Franky Widjaja: Minyak Sawit Berpotensi Jadi Bahan Bakar Pesawat
Chairman Sinar Mas Agribusiness & Food Franky Oesman Widjaja mengungkapkan minyak kelapa sawit berpotensi diolah menjadi bahan bakar pesawat udara yang ramah lingkungan (sustainable aviation fuels). Minyak sawit bisa menjadi solusi yang dimiliki Indonesia untuk menjawab kebutuhan dunia terhadap bahan bakar nabati rendah karbon yang berkelanjutan.
"Kami di Sinar Mas selalu berfokus pada pertumbuhan yang berkelanjutan. Dengan bahan bakar penerbangan yang ramah lingkungan ini, kami berharap langit bisa menjadi biru kembali," ujar Franky dalam diskusi panel bertemakan Fuels of the Future for Low Carbon Industry Solution, dalam Indonesia Sustainability Forum (ISF), di Jakarta, Kamis (7/9).
Menurut Franky, komoditas kelapa sawit merupakan salah satu sumber daya alam terbesar Indonesia yang menyediakan lapangan kerja bagi lebih dari 17 juta orang, sebagian besar di perdesaan. Minyak kelapa sawit juga menjadi kontributor utama bagi ekspor Indonesia pada 2022 dengan nilai US$ 40 miliar.
"Minyak kelapa sawit merupakan minyak nabati yang paling produktif yang mampu menghasilkan lima hingga sepuluh kali lebih banyak per hektare perkebunan dibandingkan dengan minyak nabati lainnya," ujar dia.
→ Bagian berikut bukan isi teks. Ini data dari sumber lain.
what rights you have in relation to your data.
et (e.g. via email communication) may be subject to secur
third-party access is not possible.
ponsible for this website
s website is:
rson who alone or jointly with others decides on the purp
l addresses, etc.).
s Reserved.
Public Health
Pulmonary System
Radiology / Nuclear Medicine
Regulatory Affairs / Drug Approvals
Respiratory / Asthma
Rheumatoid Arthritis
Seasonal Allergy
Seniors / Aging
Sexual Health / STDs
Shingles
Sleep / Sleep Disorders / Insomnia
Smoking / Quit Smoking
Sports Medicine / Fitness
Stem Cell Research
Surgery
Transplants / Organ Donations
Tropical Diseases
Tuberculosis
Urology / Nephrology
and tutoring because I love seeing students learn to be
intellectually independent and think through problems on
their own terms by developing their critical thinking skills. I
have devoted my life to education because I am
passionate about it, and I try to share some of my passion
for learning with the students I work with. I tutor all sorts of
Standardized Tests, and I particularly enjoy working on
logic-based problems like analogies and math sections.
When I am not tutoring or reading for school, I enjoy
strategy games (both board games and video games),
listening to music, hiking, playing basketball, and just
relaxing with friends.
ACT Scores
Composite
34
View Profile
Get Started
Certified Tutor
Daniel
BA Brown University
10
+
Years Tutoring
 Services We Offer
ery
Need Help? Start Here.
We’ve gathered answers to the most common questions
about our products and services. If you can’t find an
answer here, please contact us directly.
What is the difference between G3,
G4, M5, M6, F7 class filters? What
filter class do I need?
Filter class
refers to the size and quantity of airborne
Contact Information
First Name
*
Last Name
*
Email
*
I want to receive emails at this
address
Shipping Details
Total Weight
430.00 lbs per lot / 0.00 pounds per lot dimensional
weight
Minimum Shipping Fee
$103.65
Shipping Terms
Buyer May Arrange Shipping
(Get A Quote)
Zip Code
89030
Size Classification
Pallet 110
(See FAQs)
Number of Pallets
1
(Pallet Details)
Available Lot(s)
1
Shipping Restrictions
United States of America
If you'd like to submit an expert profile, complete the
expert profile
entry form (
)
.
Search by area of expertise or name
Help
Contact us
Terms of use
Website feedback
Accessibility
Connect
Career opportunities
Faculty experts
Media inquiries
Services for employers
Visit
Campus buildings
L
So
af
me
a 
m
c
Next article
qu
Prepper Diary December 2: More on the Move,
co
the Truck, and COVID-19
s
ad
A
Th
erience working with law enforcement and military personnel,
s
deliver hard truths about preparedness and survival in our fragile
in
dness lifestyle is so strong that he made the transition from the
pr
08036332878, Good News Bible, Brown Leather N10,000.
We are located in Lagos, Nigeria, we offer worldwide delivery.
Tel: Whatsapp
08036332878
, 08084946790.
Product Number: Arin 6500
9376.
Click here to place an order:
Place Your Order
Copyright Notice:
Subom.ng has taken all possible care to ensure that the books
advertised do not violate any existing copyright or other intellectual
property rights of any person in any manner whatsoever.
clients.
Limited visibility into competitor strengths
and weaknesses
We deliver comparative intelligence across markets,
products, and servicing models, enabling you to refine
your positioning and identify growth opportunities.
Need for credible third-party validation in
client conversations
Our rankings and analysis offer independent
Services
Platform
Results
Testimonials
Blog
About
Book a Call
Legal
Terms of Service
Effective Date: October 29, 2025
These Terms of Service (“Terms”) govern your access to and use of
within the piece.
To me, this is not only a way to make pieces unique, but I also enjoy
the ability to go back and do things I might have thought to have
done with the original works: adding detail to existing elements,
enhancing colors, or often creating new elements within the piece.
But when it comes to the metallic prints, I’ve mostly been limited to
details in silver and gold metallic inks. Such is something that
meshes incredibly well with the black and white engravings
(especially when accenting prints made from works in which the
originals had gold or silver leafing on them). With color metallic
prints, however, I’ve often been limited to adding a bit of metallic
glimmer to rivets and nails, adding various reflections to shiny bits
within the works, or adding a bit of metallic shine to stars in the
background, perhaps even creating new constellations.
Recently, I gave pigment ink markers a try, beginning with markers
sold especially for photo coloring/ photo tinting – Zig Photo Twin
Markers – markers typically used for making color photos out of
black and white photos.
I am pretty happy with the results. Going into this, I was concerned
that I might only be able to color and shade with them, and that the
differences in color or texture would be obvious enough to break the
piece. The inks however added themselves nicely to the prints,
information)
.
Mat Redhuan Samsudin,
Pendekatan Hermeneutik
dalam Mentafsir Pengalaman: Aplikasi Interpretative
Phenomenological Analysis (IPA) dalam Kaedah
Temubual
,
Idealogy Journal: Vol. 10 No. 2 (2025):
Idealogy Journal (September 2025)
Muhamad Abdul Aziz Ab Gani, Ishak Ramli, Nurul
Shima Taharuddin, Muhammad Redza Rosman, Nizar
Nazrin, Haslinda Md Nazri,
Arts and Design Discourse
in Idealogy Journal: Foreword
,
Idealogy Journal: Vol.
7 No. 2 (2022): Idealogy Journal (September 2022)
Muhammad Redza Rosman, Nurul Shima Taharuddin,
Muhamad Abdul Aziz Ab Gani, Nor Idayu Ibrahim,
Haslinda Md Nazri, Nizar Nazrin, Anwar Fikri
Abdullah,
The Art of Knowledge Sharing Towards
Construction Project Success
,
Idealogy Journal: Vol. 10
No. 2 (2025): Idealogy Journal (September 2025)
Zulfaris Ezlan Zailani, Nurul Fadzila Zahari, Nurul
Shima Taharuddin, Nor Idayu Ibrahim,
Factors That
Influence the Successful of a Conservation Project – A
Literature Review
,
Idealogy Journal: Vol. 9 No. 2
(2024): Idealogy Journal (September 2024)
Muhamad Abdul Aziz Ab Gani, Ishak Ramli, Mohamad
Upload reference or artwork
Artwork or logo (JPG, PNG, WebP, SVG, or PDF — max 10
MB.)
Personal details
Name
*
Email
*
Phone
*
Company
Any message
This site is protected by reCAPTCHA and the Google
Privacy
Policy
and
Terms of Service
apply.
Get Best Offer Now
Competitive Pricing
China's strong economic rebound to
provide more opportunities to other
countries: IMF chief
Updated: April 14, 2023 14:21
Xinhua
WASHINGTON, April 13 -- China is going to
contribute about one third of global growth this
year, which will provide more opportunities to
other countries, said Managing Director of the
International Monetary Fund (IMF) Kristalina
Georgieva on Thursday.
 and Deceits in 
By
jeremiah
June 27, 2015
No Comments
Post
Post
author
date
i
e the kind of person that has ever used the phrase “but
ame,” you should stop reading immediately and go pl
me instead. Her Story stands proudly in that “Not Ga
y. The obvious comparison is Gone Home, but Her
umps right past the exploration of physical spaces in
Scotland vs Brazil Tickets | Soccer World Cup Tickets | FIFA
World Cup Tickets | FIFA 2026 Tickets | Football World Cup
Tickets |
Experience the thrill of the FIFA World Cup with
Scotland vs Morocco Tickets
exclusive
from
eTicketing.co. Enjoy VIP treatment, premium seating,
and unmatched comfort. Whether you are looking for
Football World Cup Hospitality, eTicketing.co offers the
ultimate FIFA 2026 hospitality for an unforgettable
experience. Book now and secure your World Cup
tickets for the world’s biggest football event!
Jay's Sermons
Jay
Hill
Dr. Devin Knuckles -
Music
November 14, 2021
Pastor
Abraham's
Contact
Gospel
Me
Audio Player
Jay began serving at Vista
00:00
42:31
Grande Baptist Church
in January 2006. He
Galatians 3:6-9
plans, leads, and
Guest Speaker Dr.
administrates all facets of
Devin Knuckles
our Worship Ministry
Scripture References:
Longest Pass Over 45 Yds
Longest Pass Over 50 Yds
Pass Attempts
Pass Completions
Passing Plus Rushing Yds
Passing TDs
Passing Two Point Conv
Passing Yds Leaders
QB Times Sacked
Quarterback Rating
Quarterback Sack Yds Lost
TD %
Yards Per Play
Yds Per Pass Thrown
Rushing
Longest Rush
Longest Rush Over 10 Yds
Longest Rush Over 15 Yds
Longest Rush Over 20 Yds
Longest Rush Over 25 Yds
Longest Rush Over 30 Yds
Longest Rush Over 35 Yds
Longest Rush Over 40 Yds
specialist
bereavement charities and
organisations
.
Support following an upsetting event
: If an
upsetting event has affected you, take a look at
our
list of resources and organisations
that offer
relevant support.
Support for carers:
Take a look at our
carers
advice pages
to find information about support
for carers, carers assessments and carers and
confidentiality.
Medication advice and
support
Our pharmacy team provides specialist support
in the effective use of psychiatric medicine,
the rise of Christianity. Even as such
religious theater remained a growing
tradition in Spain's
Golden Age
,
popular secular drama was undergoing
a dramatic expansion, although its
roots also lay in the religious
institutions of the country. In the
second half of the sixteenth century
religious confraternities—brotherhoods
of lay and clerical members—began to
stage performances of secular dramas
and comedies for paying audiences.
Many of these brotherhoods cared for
Hanya dengan luasan 8% dari total lahan yang digunakan untuk memproduksi minyak nabati, minyak sawit dapat memasok 40% dari kebutuhan minyak nabati dunia saat ini.
Indonesia telah mendekarbonisasi ekonominya melalui program B35, yang merupakan kebijakan pencampuran bahan bakar nabati terbesar di dunia. Target penyaluran biodiesel pada tahun ini mencapai 13,15 juta kiloliter.
Sementara itu, President Airbus Asia-Pacific Anand Stanley mengatakan perusahaan penerbangan itu berkomitmen mengurangi konsumsi bahan bakar sebesar 80% dalam 50 tahun terakhir. "Kami juga berkomitmen menekan jejak karbon, tak hanya dari hasil pembakaran bahan bakar di udara namun juga termasuk seluruh siklus bahan bakar itu mulai dari produksinya," ujar Stanley, di Indonesia Sustainability Forum (ISF).
Airbus dan perusahaan penerbangan lain menghadapi tantangan dalam mewujudkan penerbangan ramah lingkungan mengingat suplai bahan bakar penerbangan ramah lingkungan masih sangat minim. "Pada 2030 kami berharap seluruh penerbangan dapat 100% menggunakan bahan bakar ramah lingkungan," kata Stanley.
Pesawat generasi terbaru Airbus sudah menggunakan 50% sustainable aviation fuels (SAF) dan 50% bahan bakar konvensional. Airbus juga tengah mengembangkan pesawat yang bisa menggunakan bahan bakar hidrogen maupun bahan bakar sintetis.